His co-investigator will be Karl Iagnemma, PhD, a principal research scientist at the Massachusetts Institute of Technology (MIT) and a terramechanics expert.
Arvidson says the project has both operational and scientific purposes.
Simulating Martian terramechanics
Arvidson's team will scout out territory for Curiosity using a dynamic computer model of the rover that can simulate Curiosity driving over Martian topography and soils.
The model will be similar to Artemis, a three-dimensional dynamic model originally developed jointly by Arvidson and colleagues at Washington University and the Jet Propulsion Laboratory (JPL) to try to help the Spirit rover get out of the sand trap in which it became mired in spring 2009.
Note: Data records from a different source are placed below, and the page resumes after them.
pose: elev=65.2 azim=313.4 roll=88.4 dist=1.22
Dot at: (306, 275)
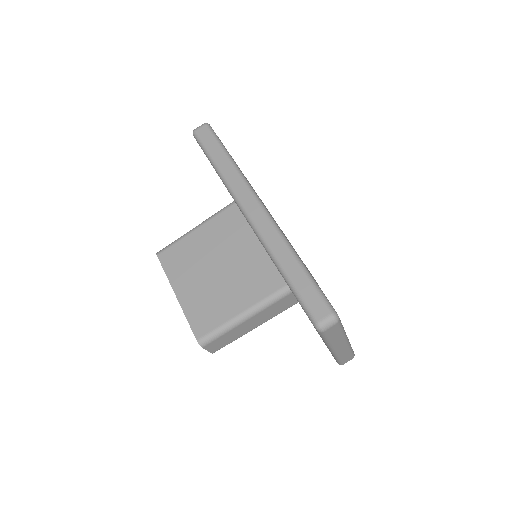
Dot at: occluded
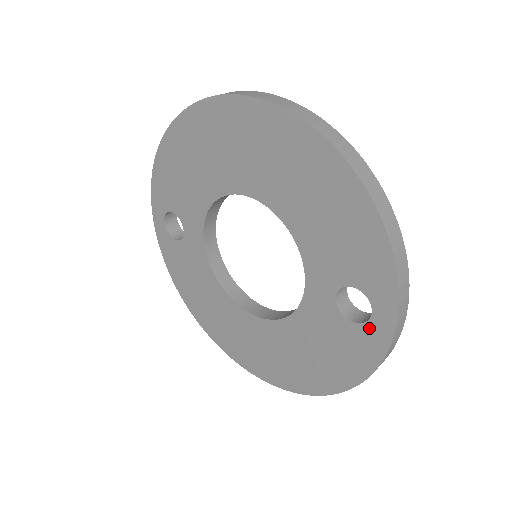
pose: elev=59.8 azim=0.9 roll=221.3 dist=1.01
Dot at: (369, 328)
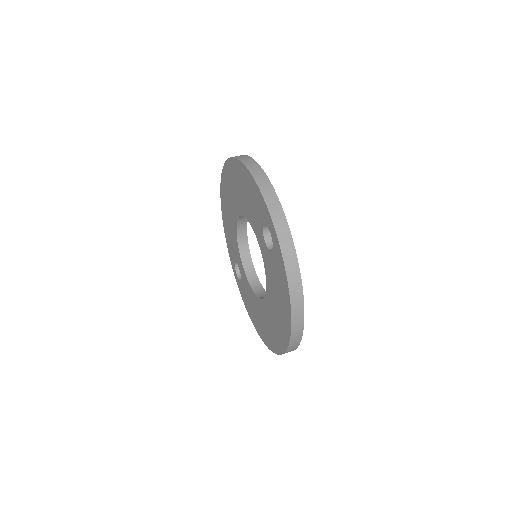
Dot at: (274, 246)
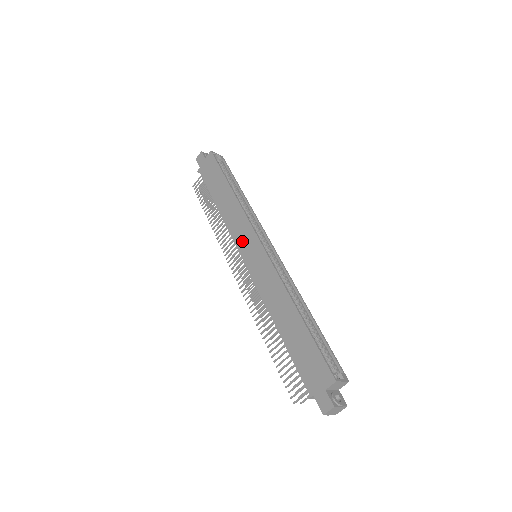
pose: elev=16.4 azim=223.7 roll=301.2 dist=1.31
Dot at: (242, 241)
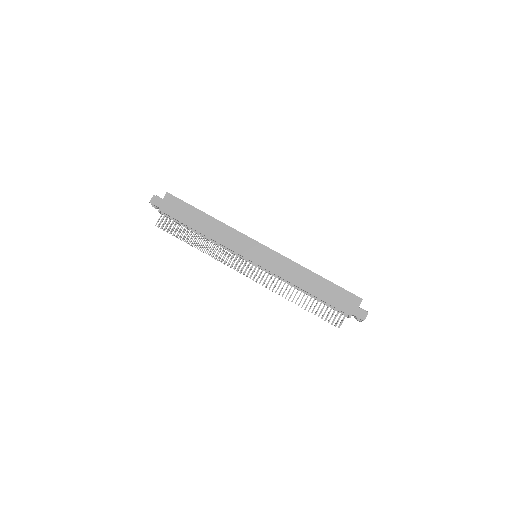
Dot at: (243, 249)
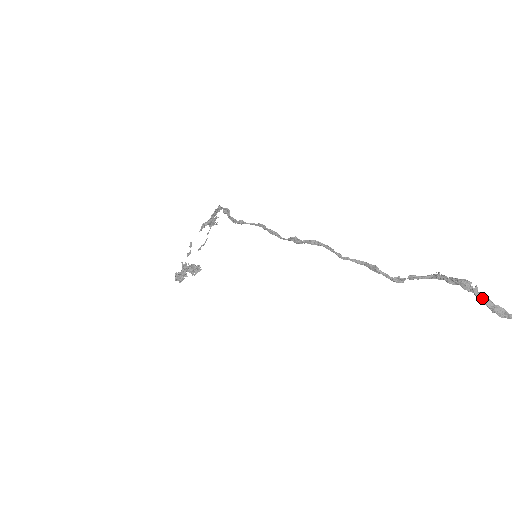
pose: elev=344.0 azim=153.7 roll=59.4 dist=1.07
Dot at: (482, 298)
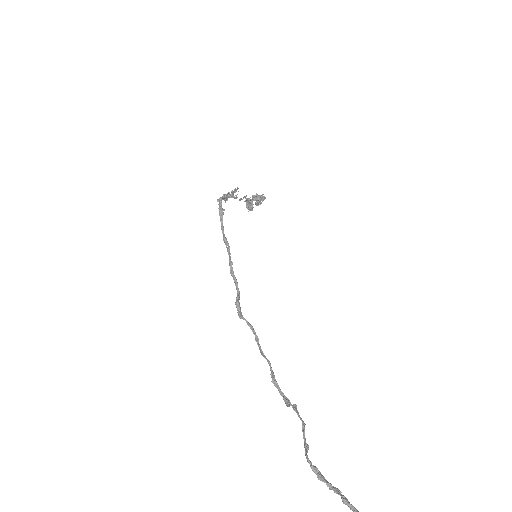
Dot at: (318, 478)
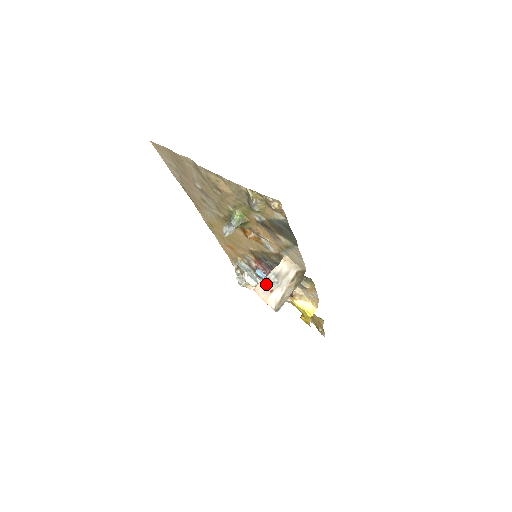
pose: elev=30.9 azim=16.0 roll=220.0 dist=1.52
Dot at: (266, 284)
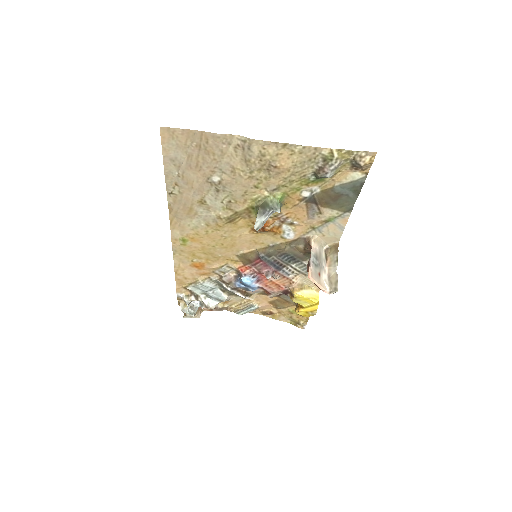
Dot at: (314, 268)
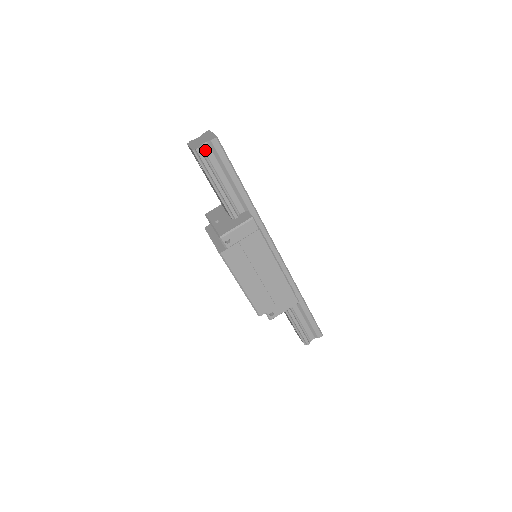
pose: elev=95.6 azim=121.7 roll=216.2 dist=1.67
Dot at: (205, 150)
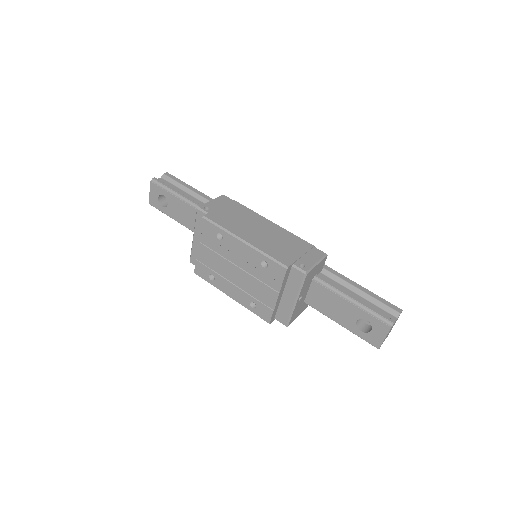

"When we drive the rover," Arvidson says, "we make a topographic map of the surface using data both from orbital instruments and from the rover's cameras. Every two seconds we also record the rover's yaw, pitch and roll, and motor currents, and we evaluate how much the wheels are sinking and how much the vehicle is drifting or slipping.
"For the simulations, we shrink a topographic map to the appropriate scale, drop the simulated rover on it, and drive it using a series of commands just as engineers drive the rovers on Mars.
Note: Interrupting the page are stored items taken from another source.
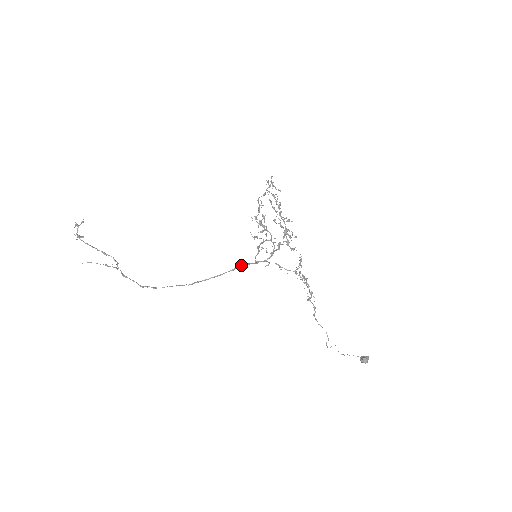
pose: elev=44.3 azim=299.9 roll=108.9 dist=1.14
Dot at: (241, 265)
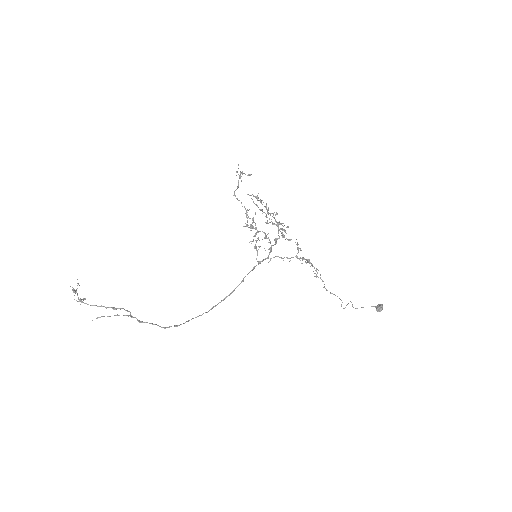
Dot at: (248, 273)
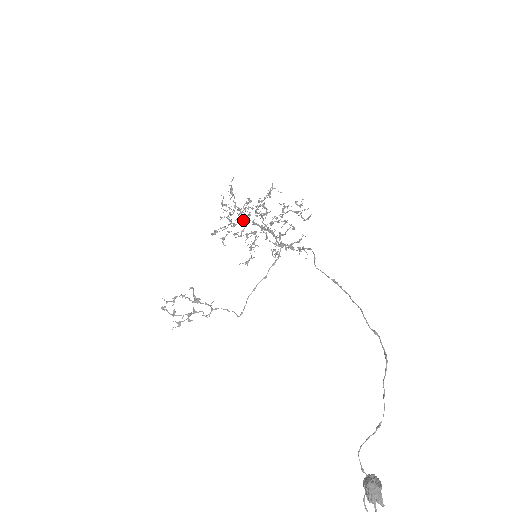
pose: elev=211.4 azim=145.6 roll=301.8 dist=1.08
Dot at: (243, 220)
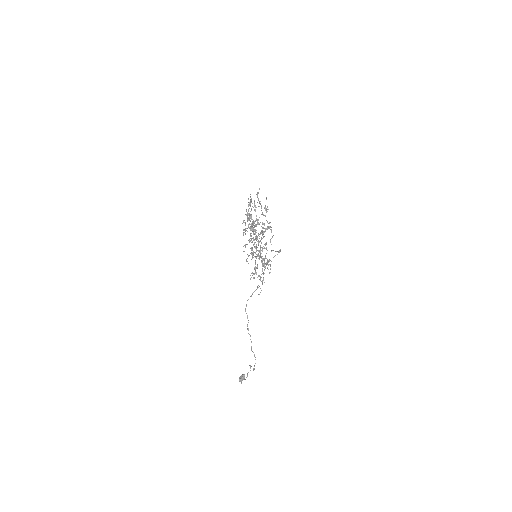
Dot at: occluded
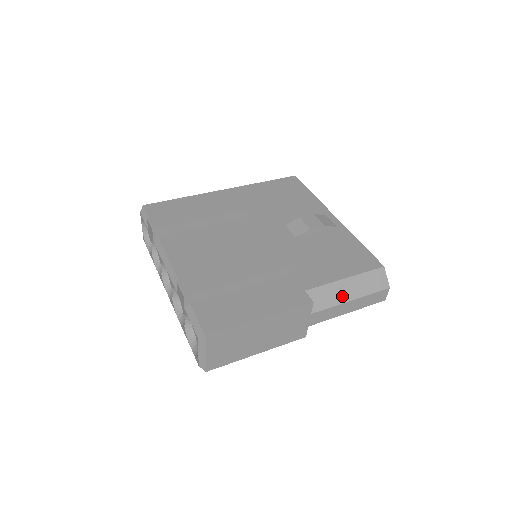
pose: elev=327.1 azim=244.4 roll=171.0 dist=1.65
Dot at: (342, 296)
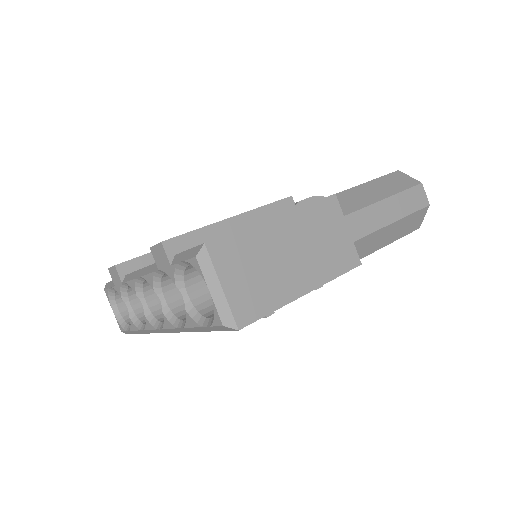
Dot at: (370, 197)
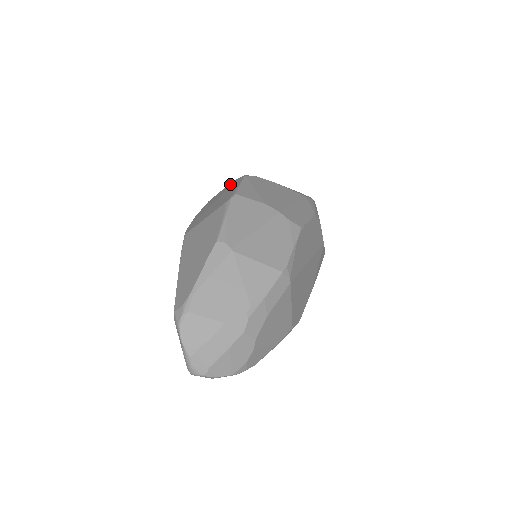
"Each spot on the topographic model is associated with a particular type of bedrock or of soil that has a certain stickiness or looseness ? and perhaps a crust.
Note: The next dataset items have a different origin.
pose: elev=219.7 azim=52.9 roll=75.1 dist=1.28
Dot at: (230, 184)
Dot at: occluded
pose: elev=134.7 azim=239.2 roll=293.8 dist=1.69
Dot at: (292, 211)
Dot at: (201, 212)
"We work with our colleagues at MIT and JPL to calibrate the soil parameters," Arvidson says. "The MIT lab has an instrumented Opportunity spare wheel ? a flight wheel that we didn't send to Mars ? and they're running it back and forth through soils to better establish the link between rover dynamics and soil types.
"Once the rover simulation model for Curiosity has been developed, it will be validated by driving a full-scale engineering model of the rover around the Mars Yard, a mocked-up Martian landscape at the Jet Propulsion Laboratory. The engineering model is about a third the weight of the flight model because gravity on Earth is three times stronger than on Mars.
"When Curiosity lands on Mars," Arvidson says, "we'll drive our computer model on the same traverses as Curiosity and adjust the soil properties in the simulation until we get a good match with Curiosity's dynamics. Then we'll know what we're up against.
"In that way, we can contribute to path planning for the Curiosity rover," Arvidson says.
Crusted soils
Arvidson was alerted to the dangers ? but also the scientific interest ? of crusted soils by an episode in April 2009, when the Spirit rover was commanded to drive backward through a valley at a location now known as Troy.
The terrain looked innocuous enough, but the rover's wheels broke through a surface crust and became embedded in underlying sand at what turned out to be the inner wall of an eight-meter-wide sand-filled crater.
Frustrating as this was, the rover team was intrigued when the floundering rover revealed much lighter soils beneath the dark crust.
Tools on Spirit's robotic arm were used to examine the composition of the different layers of the soil closely.
It turned out that the reddish crust consisted of minerals such as hematite that are less soluble in water than the relatively soluble ferric sulfate sands beneath them.
This soil profile was consistent with water slowly moving dissolved material down the soil column.
"It wouldn't take much water to sort minerals in this way," Arvidson says. Even skimpy processes, such as partial melting of dirty snow when the Martian poles are tipped toward the Sun, might be enough to do it.
As the simulated Curiosity rover refines its knowledge of crusted soils, Arvidson hopes to use CRISM, a multispectral imager aboard the Mars Reconnaissance Orbiter, to find other patches of these crusted soils.
"If we can identify where they are, we can drive the rover to them, 'toe dip' into them and expose the subsurface," he says.
Curiosity will then be able to use its armamentarium of analytical equipment to analyze the soils.
"What we'll be doing is characterizing the Mars water cycle," Arvidson says.